[What the exercise asks]: From the convolution documentation diff below, quote word for word the part that opens with the words containing "251f616f · Frederic" and closes with "has been introduced.".

Update conv doc.

251f616f · Frederic Bastien · d844e6c1 · 251f616f · 251f616f
--- a/doc/library/tensor/nnet/conv.txt
+++ b/doc/library/tensor/nnet/conv.txt
@@ -22,78 +22,62 @@
 .. moduleauthor:: LISA


-.. note::
+The recomanded user interface are:
+
+- :func:`theano.tensor.nnet.conv2d` for 2d convolution
+- :func:`theano.tensor.nnet.conv3d` for 3d convolution

-    As of December 2015, a new conv2d interface has been introduced.
-    :func:`nnet.conv2d <theano.tensor.nnet.conv2d>` defines an
-    abstract theano graph convolution operation
-    (:func:`nnet.abstract_conv.AbstractConv2d <theano.tensor.nnet.abstract_conv.AbstractConv2d>`)
-    that will be replaced by an actual convolution implementation during
-    the optimization phase.

[Stored data]
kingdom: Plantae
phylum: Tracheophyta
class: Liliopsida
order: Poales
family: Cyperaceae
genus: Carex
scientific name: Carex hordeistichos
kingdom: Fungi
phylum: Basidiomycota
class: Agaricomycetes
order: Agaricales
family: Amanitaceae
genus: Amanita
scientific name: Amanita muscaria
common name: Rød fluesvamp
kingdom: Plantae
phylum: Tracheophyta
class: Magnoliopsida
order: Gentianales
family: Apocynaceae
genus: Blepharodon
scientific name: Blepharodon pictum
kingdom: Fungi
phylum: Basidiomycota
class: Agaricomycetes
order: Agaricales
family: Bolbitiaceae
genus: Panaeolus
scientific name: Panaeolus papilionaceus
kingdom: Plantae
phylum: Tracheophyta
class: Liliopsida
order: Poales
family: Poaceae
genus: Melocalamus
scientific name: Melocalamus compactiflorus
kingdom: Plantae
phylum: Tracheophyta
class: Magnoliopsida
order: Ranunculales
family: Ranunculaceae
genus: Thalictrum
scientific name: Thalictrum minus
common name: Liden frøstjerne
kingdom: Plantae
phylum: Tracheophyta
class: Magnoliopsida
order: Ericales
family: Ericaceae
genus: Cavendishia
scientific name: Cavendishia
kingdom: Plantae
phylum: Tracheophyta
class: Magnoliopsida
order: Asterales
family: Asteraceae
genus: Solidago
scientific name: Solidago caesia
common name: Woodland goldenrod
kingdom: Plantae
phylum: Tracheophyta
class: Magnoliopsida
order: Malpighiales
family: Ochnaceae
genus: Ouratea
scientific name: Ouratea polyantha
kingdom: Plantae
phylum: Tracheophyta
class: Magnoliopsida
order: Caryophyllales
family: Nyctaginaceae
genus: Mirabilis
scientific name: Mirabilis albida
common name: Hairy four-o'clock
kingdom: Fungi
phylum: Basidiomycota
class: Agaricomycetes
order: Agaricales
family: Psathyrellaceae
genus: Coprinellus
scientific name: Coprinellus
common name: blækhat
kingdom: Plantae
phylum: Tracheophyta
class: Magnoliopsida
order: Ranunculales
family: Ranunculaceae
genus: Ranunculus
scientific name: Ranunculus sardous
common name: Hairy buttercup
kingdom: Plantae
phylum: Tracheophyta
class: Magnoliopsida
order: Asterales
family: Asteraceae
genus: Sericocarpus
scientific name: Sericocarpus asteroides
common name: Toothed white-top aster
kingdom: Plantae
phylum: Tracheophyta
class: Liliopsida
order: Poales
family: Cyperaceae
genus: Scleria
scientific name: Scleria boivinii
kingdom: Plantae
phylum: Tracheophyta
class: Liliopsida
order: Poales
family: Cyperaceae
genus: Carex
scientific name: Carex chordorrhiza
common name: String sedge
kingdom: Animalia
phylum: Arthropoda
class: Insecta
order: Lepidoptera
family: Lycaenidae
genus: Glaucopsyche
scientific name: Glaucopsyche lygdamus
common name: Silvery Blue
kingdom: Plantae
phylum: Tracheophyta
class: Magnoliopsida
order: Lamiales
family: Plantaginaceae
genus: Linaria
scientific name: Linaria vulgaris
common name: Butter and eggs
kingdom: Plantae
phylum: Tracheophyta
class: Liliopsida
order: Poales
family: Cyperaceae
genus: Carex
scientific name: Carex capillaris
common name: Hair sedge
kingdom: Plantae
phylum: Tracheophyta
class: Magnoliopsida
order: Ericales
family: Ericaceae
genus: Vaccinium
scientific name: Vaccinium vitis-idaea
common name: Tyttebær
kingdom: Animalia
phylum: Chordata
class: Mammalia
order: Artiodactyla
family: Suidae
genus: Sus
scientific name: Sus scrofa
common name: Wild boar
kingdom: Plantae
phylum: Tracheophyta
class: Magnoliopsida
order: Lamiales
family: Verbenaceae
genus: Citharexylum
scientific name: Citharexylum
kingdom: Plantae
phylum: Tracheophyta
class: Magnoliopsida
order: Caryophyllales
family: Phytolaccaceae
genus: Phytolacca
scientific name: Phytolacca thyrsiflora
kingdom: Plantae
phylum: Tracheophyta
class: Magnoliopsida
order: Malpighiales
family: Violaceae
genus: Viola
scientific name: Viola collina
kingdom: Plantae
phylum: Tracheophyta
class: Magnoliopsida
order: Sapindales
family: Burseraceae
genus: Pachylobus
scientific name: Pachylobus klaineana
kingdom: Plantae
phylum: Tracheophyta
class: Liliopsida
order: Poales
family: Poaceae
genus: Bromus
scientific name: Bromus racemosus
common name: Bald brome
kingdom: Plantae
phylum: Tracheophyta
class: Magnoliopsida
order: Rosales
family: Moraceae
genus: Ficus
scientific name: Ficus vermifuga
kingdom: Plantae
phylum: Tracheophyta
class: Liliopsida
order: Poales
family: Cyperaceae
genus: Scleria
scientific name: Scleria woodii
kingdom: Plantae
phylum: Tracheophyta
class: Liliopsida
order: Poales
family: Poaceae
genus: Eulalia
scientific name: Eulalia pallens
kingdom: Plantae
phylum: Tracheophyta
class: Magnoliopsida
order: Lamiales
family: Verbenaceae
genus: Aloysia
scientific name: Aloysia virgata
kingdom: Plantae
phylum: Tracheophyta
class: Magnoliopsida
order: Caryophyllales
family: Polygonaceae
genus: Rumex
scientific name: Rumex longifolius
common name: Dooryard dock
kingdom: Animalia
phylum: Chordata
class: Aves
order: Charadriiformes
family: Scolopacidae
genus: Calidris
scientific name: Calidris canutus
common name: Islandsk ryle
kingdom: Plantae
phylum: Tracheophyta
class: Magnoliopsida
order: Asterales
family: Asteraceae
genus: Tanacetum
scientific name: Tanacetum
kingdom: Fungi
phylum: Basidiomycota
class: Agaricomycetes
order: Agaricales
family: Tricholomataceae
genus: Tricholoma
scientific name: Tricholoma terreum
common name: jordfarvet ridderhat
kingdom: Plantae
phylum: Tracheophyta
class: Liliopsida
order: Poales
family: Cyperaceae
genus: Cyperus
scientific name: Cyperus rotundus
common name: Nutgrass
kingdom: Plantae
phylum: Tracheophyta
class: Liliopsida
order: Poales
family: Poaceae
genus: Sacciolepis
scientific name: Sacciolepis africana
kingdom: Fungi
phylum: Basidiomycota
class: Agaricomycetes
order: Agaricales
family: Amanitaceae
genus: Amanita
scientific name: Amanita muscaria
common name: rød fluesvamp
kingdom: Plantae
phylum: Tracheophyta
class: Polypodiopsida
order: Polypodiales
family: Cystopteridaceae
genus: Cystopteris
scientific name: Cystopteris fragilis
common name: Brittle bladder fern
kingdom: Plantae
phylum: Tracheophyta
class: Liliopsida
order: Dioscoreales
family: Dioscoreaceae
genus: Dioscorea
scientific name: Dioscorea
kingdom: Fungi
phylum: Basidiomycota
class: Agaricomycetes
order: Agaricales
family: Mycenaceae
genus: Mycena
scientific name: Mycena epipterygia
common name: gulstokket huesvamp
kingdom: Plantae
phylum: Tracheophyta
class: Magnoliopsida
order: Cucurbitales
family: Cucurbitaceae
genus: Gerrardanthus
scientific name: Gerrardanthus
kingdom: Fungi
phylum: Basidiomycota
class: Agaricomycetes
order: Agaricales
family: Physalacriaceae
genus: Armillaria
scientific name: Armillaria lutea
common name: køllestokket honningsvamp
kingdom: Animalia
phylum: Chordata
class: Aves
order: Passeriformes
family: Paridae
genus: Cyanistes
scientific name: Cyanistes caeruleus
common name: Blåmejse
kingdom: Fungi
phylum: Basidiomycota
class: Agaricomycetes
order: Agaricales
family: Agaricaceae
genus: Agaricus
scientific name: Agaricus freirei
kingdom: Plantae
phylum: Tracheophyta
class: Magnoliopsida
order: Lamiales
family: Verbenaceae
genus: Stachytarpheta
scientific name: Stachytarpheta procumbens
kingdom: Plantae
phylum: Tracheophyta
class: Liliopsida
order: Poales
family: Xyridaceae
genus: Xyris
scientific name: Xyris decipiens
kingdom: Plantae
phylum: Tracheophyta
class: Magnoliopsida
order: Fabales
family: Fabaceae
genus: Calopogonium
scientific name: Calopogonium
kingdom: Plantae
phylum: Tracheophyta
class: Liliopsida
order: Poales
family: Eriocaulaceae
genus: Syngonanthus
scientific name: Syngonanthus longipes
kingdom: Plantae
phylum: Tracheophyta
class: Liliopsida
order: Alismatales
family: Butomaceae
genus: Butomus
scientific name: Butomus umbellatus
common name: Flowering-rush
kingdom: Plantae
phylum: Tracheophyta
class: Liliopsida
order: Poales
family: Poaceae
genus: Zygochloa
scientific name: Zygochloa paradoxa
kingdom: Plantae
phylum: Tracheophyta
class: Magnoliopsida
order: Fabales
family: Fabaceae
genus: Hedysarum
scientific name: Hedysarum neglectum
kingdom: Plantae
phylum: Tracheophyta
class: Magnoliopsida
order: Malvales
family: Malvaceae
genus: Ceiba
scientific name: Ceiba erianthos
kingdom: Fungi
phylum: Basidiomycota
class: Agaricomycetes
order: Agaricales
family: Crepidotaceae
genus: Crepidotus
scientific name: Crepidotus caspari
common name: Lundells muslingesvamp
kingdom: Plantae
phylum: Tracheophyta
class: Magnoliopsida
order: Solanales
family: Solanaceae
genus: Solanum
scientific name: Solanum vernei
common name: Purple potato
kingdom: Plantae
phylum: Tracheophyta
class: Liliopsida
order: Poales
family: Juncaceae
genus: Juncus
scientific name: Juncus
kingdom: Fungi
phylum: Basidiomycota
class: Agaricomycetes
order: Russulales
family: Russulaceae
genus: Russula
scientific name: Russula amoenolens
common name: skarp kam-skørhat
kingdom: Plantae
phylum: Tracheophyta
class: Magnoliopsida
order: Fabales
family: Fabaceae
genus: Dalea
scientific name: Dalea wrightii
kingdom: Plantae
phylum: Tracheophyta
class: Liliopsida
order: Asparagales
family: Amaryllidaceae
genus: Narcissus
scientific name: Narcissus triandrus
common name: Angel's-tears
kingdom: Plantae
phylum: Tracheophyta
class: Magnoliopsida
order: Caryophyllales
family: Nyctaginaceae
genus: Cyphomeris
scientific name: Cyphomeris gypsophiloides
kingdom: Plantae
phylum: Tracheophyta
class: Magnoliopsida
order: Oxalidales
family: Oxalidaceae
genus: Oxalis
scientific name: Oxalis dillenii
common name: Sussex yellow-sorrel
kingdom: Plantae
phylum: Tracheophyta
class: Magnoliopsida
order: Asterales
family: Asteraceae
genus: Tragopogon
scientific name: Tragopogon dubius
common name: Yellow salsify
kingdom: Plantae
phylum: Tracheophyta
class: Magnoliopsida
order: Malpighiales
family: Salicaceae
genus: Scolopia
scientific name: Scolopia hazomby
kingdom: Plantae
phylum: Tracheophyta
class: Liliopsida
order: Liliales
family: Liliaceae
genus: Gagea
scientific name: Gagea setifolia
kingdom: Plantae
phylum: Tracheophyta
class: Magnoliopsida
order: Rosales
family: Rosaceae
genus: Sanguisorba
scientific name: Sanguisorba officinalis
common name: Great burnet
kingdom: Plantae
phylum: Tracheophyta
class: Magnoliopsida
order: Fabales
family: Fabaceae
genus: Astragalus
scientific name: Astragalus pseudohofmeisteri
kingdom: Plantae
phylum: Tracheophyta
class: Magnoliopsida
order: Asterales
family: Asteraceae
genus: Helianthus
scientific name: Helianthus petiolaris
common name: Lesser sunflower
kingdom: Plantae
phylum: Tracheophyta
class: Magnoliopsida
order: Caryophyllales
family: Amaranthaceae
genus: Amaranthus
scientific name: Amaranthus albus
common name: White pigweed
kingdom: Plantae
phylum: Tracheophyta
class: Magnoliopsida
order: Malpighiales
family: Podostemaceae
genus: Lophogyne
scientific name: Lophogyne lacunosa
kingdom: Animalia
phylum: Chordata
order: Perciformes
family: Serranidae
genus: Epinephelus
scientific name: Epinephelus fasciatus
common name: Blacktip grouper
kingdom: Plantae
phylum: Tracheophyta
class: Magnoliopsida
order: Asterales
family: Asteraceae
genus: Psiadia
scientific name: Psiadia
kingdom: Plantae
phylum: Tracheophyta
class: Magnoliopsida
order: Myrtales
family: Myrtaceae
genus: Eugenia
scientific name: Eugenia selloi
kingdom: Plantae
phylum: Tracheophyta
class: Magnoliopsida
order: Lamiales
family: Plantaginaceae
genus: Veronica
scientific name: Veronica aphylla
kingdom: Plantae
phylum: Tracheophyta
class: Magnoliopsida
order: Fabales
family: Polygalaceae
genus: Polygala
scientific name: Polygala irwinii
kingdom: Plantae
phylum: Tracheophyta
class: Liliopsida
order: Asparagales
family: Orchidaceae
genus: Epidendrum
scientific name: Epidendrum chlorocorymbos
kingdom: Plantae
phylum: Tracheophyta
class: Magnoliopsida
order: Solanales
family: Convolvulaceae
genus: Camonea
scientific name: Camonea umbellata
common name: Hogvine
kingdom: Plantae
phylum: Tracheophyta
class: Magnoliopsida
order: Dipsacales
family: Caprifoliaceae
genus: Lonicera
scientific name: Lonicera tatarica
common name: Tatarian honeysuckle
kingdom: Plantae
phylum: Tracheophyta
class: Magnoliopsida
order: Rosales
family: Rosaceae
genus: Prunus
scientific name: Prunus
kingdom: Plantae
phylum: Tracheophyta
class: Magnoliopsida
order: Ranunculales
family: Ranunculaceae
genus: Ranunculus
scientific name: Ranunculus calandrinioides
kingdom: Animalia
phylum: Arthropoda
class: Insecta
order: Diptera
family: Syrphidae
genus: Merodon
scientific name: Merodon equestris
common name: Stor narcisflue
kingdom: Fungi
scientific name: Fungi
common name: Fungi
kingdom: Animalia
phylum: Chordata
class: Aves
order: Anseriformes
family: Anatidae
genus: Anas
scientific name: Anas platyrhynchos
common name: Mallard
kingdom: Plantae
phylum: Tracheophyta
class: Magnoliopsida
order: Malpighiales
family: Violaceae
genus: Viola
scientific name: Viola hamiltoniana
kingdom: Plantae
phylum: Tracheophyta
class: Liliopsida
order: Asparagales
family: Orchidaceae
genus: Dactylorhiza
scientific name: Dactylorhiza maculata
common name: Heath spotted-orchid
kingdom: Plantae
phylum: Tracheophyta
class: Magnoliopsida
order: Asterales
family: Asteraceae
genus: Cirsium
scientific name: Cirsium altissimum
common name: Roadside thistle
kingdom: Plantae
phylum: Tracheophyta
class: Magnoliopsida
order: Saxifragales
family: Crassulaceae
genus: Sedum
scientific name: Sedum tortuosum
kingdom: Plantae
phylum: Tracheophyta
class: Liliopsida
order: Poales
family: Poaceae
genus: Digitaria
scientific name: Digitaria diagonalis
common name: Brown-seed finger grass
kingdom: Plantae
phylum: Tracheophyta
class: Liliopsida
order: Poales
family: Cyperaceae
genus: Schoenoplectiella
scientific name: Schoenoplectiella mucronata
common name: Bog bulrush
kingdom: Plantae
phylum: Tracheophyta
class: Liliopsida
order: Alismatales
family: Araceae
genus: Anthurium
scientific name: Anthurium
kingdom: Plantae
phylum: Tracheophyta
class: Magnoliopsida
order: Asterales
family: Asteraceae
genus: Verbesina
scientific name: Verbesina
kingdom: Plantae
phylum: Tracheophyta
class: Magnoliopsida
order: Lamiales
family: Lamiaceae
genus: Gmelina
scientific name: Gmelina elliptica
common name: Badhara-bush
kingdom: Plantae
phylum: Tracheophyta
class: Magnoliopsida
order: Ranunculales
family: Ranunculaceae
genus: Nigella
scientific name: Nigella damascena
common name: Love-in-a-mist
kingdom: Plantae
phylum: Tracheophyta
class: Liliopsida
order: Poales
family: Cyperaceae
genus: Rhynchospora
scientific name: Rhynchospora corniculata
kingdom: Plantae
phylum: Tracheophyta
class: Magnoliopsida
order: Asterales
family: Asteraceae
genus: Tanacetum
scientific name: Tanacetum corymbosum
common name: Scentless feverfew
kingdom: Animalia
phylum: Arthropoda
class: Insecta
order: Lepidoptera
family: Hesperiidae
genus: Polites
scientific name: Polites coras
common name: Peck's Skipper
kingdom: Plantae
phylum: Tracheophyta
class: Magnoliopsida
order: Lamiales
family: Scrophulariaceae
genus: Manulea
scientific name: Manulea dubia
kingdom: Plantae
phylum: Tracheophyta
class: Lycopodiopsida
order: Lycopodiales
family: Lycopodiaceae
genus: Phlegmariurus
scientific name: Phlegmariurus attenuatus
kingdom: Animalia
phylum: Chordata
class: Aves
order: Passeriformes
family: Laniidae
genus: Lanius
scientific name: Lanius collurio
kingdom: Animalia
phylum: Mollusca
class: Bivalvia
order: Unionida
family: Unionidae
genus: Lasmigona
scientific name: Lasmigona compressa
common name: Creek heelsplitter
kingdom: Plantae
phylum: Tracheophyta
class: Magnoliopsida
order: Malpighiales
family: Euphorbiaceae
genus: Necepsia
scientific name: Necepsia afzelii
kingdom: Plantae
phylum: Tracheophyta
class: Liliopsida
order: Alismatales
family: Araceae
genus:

[Full solution]:
251f616f · Frederic Bastien · d844e6c1 · 251f616f · 251f616f
--- a/doc/library/tensor/nnet/conv.txt
+++ b/doc/library/tensor/nnet/conv.txt
@@ -22,78 +22,62 @@
 .. moduleauthor:: LISA


-.. note::
+The recomanded user interface are:
+
+- :func:`theano.tensor.nnet.conv2d` for 2d convolution
+- :func:`theano.tensor.nnet.conv3d` for 3d convolution

-    As of December 2015, a new conv2d interface has been introduced.